Building on the millions of years of evolution, unsurprisingly we humans prefer the use of voice to interact. However, for decades it was touted as a technology which “wasn’t quite there yet” to be used with machines. In the interim, nose-to-the-phone model of personal computing became the defacto standard and no one really questioned it. Things have really begun to change in the past few years as Apple Siri, Amazon Echo and Google Talk gained momentum and their QoE is a welcome relief.
The voice assistant being used as a wrapper to abstract away the complexity of the underlying technology is exactly what was needed for mass market adoption.
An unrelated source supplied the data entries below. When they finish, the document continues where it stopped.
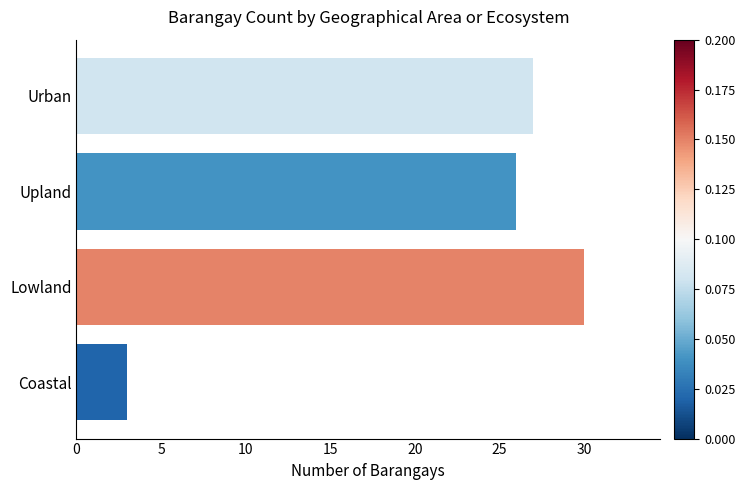

What is the label of the 4th bar from the bottom?

Urban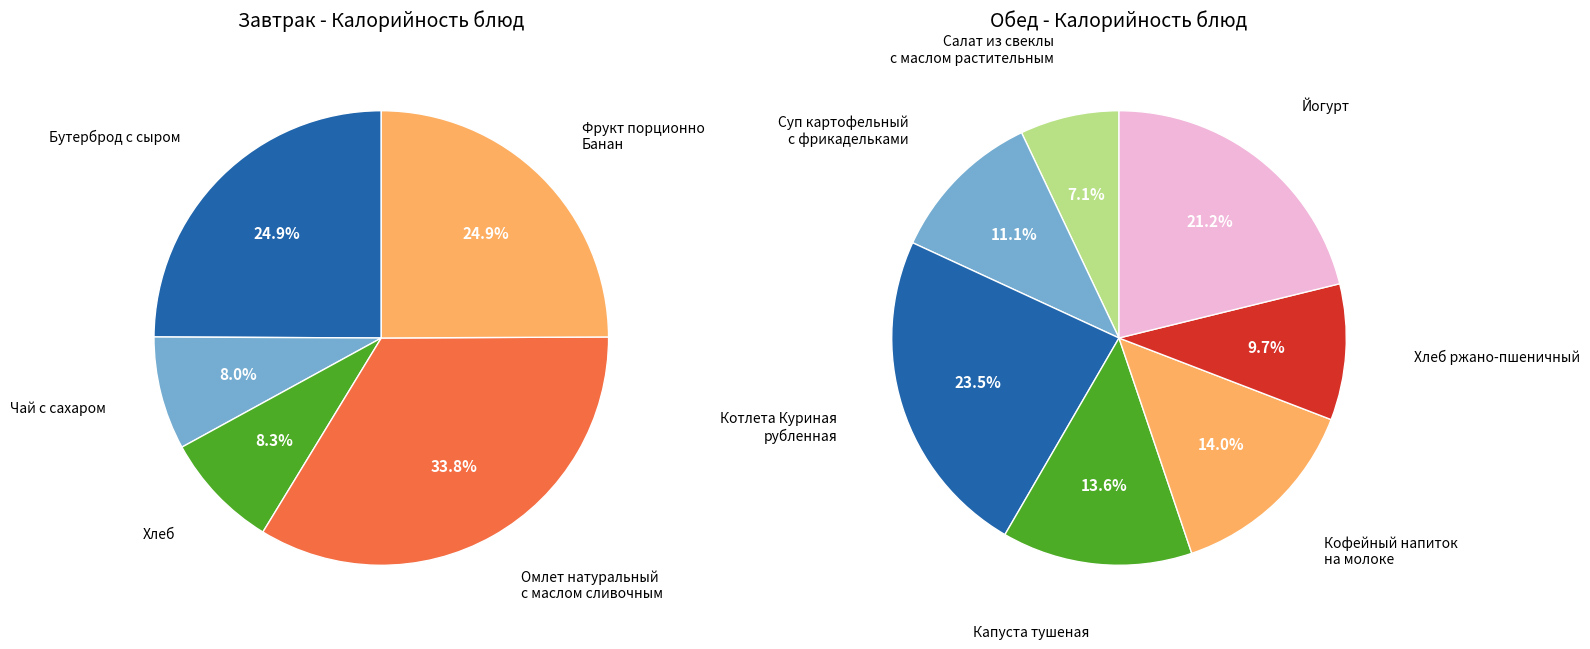

Do Фрукт порционно/Банан and Чай с сахаром together represent more than half of the pie?

No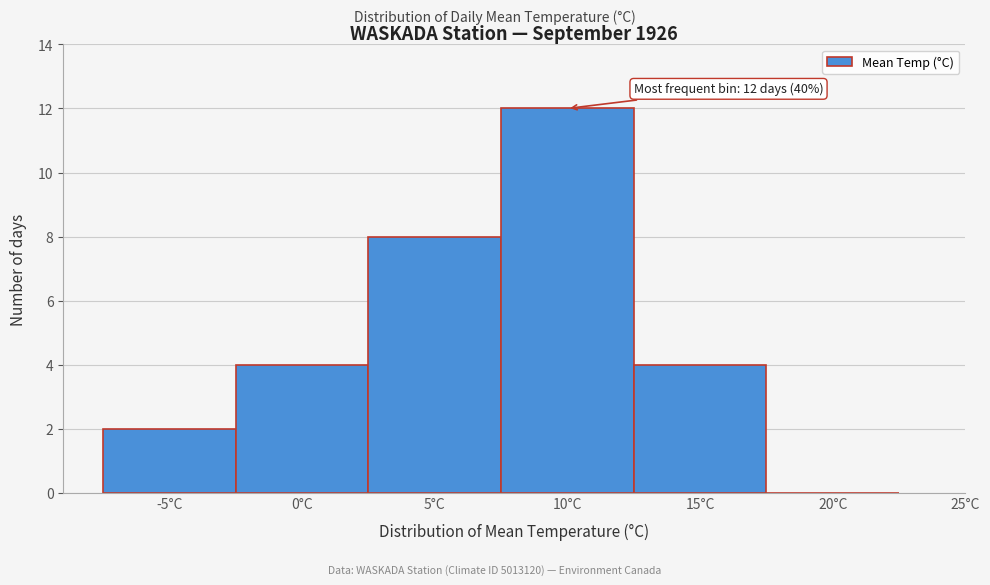

Reading left to right, what are all the values shown in this chart?

-5°C=2	0°C=4	5°C=8	10°C=12	15°C=4	20°C=0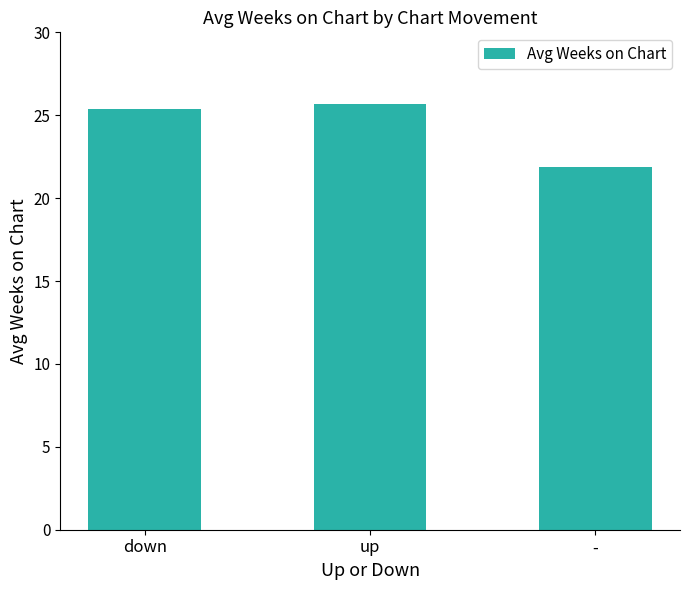

What is the label of the 1st bar from the left?

down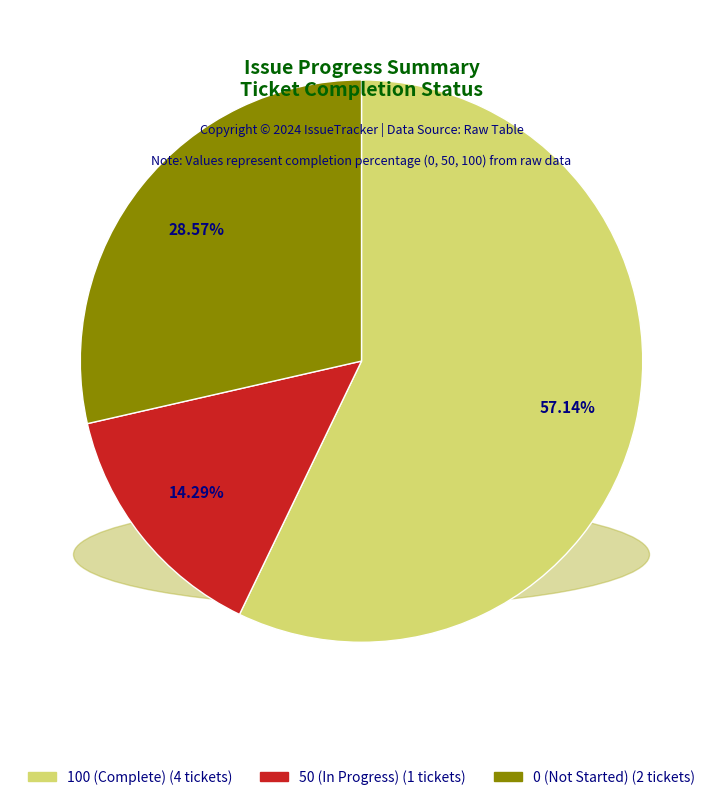

Is there any slice that represents more than half of the pie?

Yes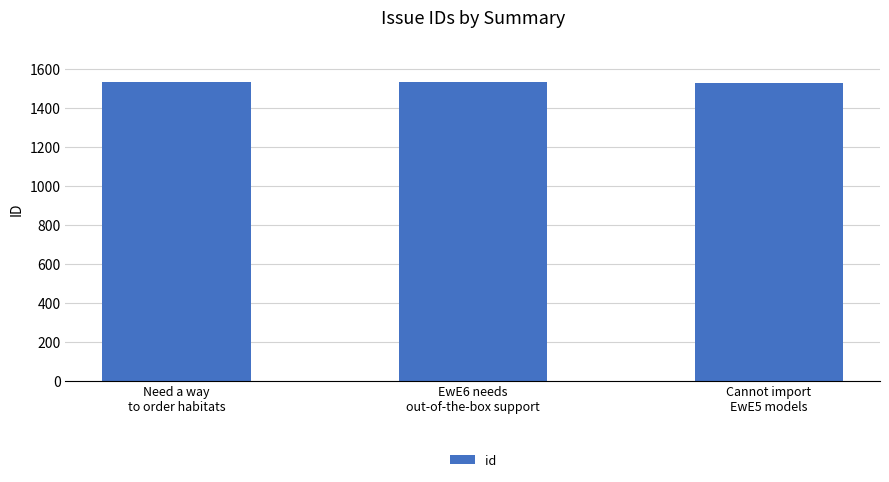

Where does the data first go above 1530?

Need a way
to order habitats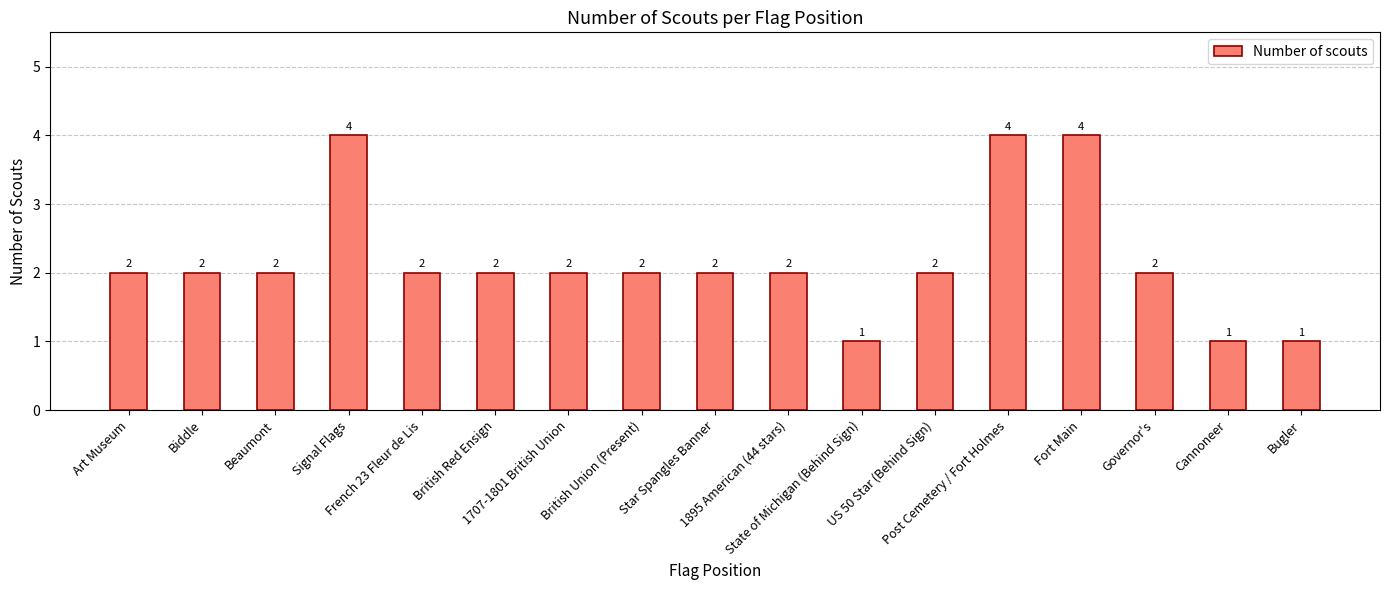

What is the maximum value shown in the chart?

4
Now we finally have a relatively inexpensive purchase which has an iconic experience and the ability to increase commerce. I am told, Amazon Prime Echo users have a propensity to spend $200–300 more per annum than their Prime counterparts not leveraging these devices. Secondly, conversation commerce –the intersection of messaging apps (WhatsApp, Facebook Messenger, Echo) and shopping, is finally getting critical mass. For the first time ever, more than 50% of the 100 +trillion digital messages in 2016 were anchored on these conversational messaging platforms vis-à-vis email.
My son and I adore our Amazon Echo, and Alexa has become the 5th family member in the house! We find it anchoring us to the home base, more like a throwback to the 1950’s when the house started becoming rearranged and anchored to where the radio or TV was. We have moved our echo from the kitchen to my son’s bedroom to the basement and now back to the kitchen, where we believe it really belongs. Based on my personal experience and the rapid rise in fan-base of these devices I am estimating that by 2025, nearly 60–70% of all interactions with machines would have transformed significantly from where it stands today- mind reading, gesture control and voice interaction would be the name of the game. What we are seeing is the 1st phase of the proliferation of these devices and the ubiquity of them will really depend on how quickly the following 4–5 things can be addressed by the OEM’s:
Make them conversational
Today, my son and I nearly bark at Alexa rather than converse with it. The “Alexa Voice” needs to be used as opposed to just converse with it.
Less of an assistant, more of an advisor
Wouldn’t it be great if these devices proactively spoke to me, as opposed waiting for me to start an interaction. “Sachin don’t have that ice cream” or “Sachin time to call a cab” etc.
Have the ability to leverage AI and ML to give context to a conversation and ensure it is continuing from where it left off as opposed to starting from scratch every time.
Secure and Private
Ensure that there is some form of KYC as these personal devices are exposed to larger audiences. The dichotomy of near field and far field needs to be sorted and quickly.
Ability to understand emotions and react
Have the ability to understand and emote, as well. As they always say,” its not what you say but how you make me feel” that really counts.
Never the less, we have come a long way from 1956 when a 16 year old Victor Scheinman first invented a speech to text transcription device. We could have reached where we are today, a lot earlier but finally we have the right business reasons and motivation to continue evolving it and growing it! With Amazon Echo, Echo dot, Echo look, Echo show…the list is going to grow very very quickly as access to the software becomes universal and less elitist!!! Cant wait for it to be omnipresent!